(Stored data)
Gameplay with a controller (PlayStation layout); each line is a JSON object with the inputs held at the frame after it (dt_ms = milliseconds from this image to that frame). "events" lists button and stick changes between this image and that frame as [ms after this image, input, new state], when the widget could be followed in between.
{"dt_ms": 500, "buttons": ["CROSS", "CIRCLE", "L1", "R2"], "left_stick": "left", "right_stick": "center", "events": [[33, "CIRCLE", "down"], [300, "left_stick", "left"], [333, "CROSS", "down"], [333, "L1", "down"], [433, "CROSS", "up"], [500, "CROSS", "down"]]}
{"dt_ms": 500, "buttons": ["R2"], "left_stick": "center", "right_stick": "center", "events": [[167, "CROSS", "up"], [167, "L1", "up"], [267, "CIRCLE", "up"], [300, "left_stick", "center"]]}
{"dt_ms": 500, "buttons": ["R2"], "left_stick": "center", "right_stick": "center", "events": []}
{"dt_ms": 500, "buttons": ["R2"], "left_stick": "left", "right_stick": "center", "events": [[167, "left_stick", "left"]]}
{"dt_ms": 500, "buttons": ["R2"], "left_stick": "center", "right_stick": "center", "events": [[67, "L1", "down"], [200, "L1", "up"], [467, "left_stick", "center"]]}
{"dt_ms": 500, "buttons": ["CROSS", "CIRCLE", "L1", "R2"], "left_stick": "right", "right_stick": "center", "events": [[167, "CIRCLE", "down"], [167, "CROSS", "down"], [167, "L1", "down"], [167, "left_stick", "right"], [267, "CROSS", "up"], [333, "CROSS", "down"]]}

▶ **REQUIREMENT**
Output every record exactly as written, with nothing dropped.

▶ **RESPONSE TO THE EXERCISE**
Gameplay with a controller (PlayStation layout); each line is a JSON object with the inputs held at the frame after it (dt_ms = milliseconds from this image to that frame). "events" lists button and stick changes between this image and that frame as [ms after this image, input, new state], when the widget could be followed in between.
{"dt_ms": 500, "buttons": ["CROSS", "CIRCLE", "L1", "R2"], "left_stick": "left", "right_stick": "center", "events": [[33, "CIRCLE", "down"], [300, "left_stick", "left"], [333, "CROSS", "down"], [333, "L1", "down"], [433, "CROSS", "up"], [500, "CROSS", "down"]]}
{"dt_ms": 500, "buttons": ["R2"], "left_stick": "center", "right_stick": "center", "events": [[167, "CROSS", "up"], [167, "L1", "up"], [267, "CIRCLE", "up"], [300, "left_stick", "center"]]}
{"dt_ms": 500, "buttons": ["R2"], "left_stick": "center", "right_stick": "center", "events": []}
{"dt_ms": 500, "buttons": ["R2"], "left_stick": "left", "right_stick": "center", "events": [[167, "left_stick", "left"]]}
{"dt_ms": 500, "buttons": ["R2"], "left_stick": "center", "right_stick": "center", "events": [[67, "L1", "down"], [200, "L1", "up"], [467, "left_stick", "center"]]}
{"dt_ms": 500, "buttons": ["CROSS", "CIRCLE", "L1", "R2"], "left_stick": "right", "right_stick": "center", "events": [[167, "CIRCLE", "down"], [167, "CROSS", "down"], [167, "L1", "down"], [167, "left_stick", "right"], [267, "CROSS", "up"], [333, "CROSS", "down"]]}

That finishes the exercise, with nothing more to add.